* Text shown *
Finally, alarm control module 14 is under the direct control of
main control module 12 in a manner that provides both onsite and
offsite alarm indicators, as well as safety shut-down and operation
control mechanisms within the system of the present invention.
[0040] Reference is now made to FIG. 2 for a more detailed view of
the complete system of the present invention, including the
hardware components and the control module components mentioned
briefly above. The complete system shown in FIG. 2 may generally be
divided into two sections designated in dotted outline form as the
control system 10 and the pump operational system 8. The control
system 10 shown in FIG. 2 is essentially the same as that
structured more generically in FIG. 1. Controller/microprocessor 12
(the equivalent of main control module 12 in FIG. 1) operates by
way of direct control over a number of application control modules
associated with various components in the system of the present
invention. Alarm module 14, loop pump control module 16, gas
control module 18, liquid level control module 20, and
communications module 22, all carry out both control commands and
data acquisition functions in the operation of the system of the
present invention.
[0041] Loop pump system 8, on the other hand, comprises the various
hardware components associated with the overall pump system.
Primary among these components is loop pump 28 (described in
greater detail below) which is essentially made up of a continuous
loop rope member, along with the assembly of pulleys and guides
associated with driving the continuous loop member into and up from
the well. Loop pump 28 is under the direct control of loop pump
control module 16 and may, in certain embodiments of the present
invention, provide feedback data to loop pump control module 16
such as in the form of torque readings or current readings from the
electric motor in the system. Loop pump 28 is likewise connected to
alarm module 14 and provides similar feedback data on its operation
for the purpose of triggering an alarm or, by way of
controller/microprocessor 12, altering the operation of the loop
pump system in some manner.

* Problem details *
Rewrite the loop pump passage above from "Primary among these" through "in some manner.", switching "pulleys" to "sprockets".

* The data *
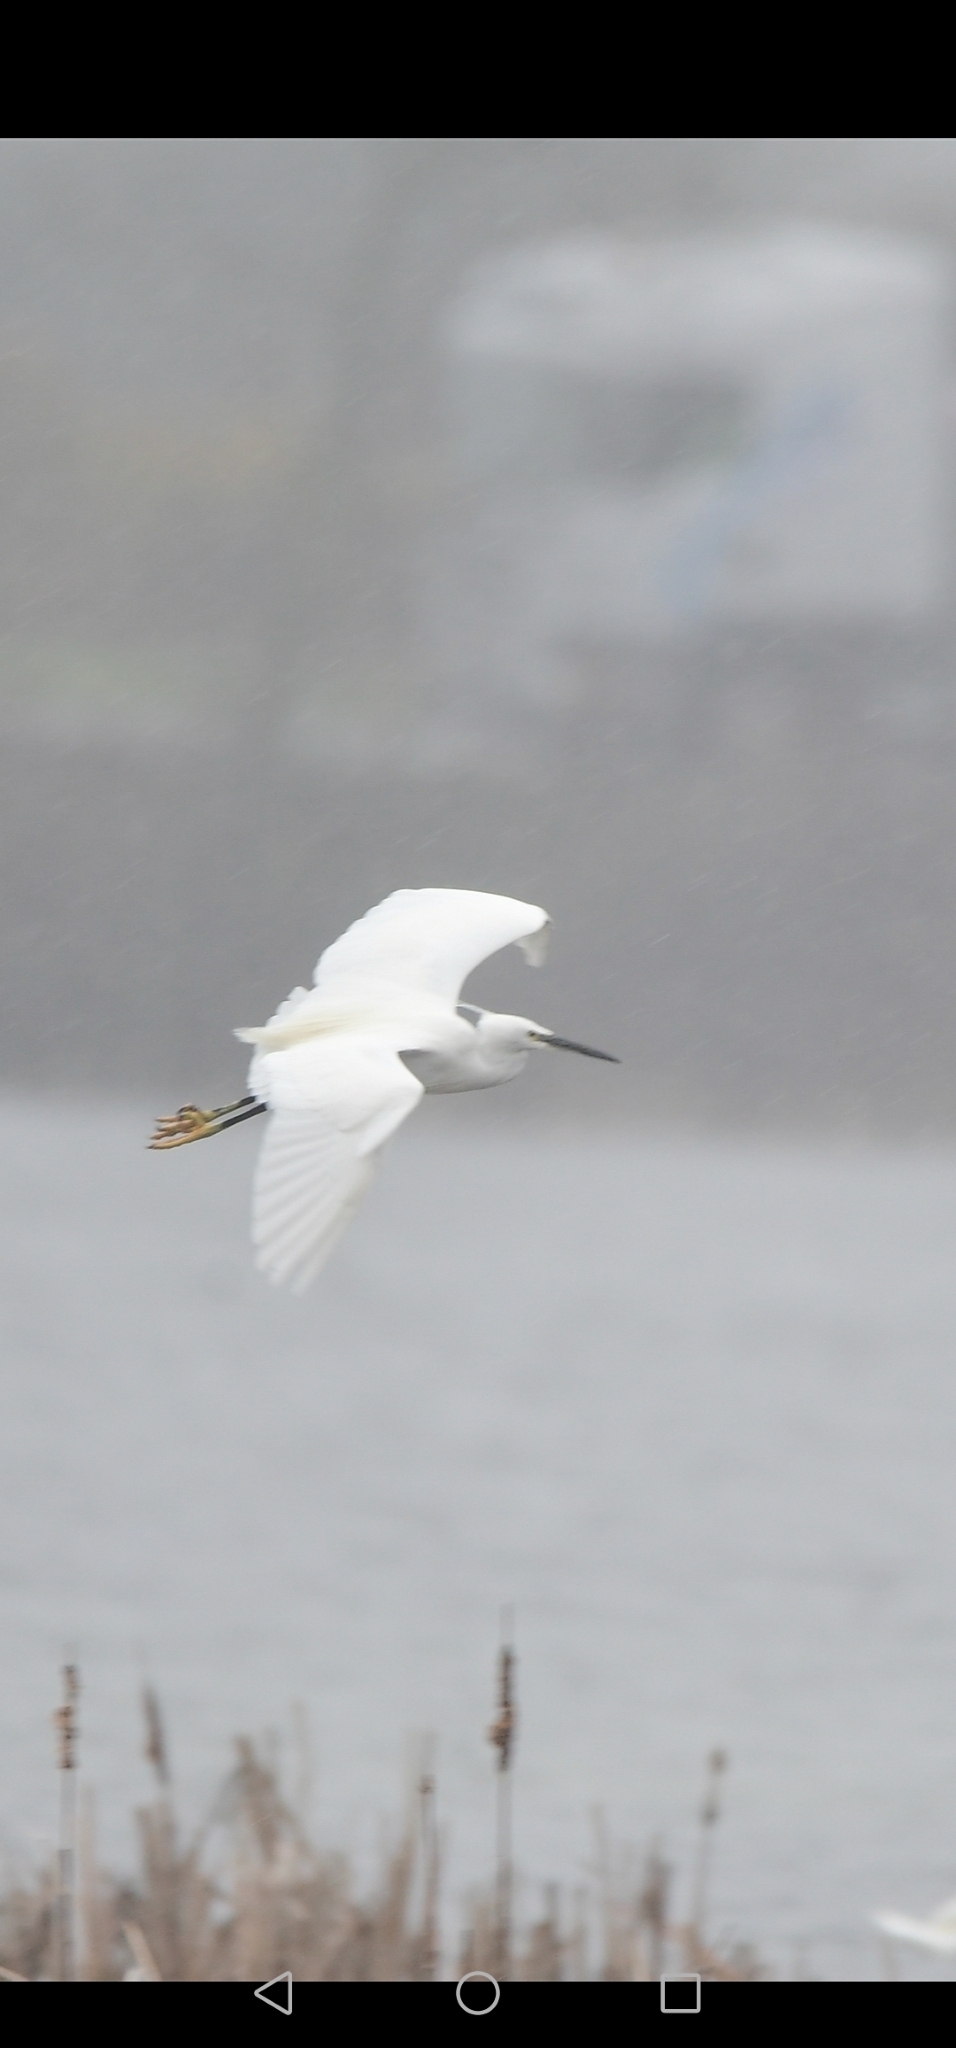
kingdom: Animalia
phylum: Chordata
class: Aves
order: Pelecaniformes
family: Ardeidae
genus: Egretta
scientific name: Egretta garzetta
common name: Little egret
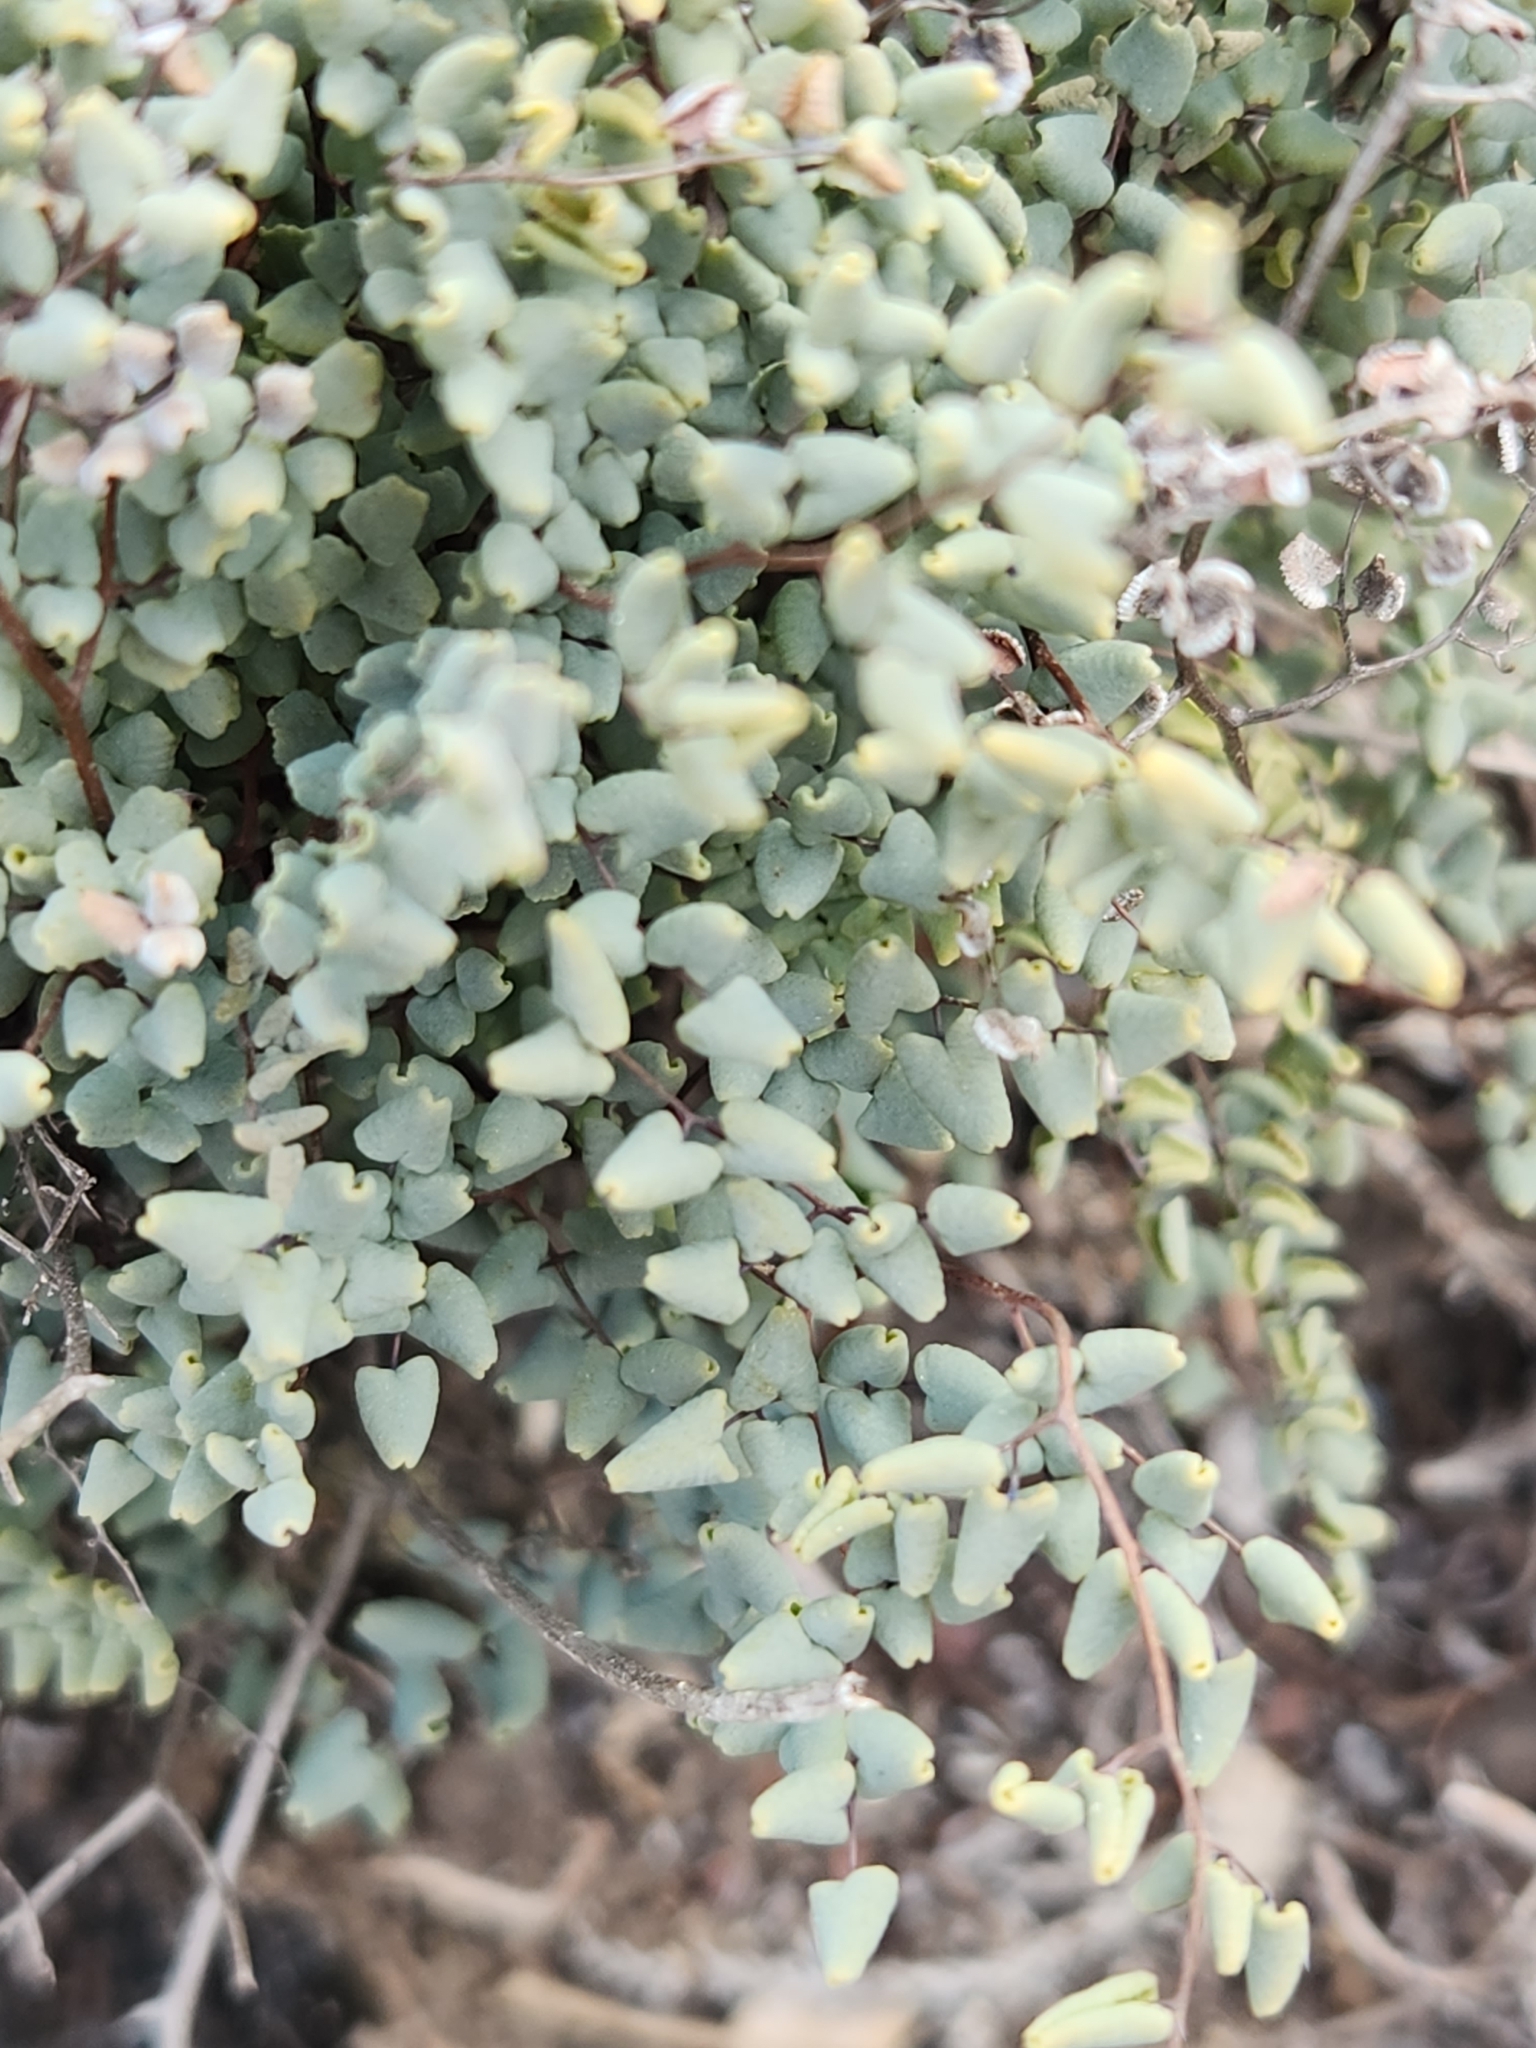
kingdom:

* Solution to the problem *
Primary among these components is loop pump 28 (described in
greater detail below) which is essentially made up of a continuous
loop rope member, along with the assembly of sprockets and guides
associated with driving the continuous loop member into and up from
the well. Loop pump 28 is under the direct control of loop pump
control module 16 and may, in certain embodiments of the present
invention, provide feedback data to loop pump control module 16
such as in the form of torque readings or current readings from the
electric motor in the system. Loop pump 28 is likewise connected to
alarm module 14 and provides similar feedback data on its operation
for the purpose of triggering an alarm or, by way of
controller/microprocessor 12, altering the operation of the loop
pump system in some manner.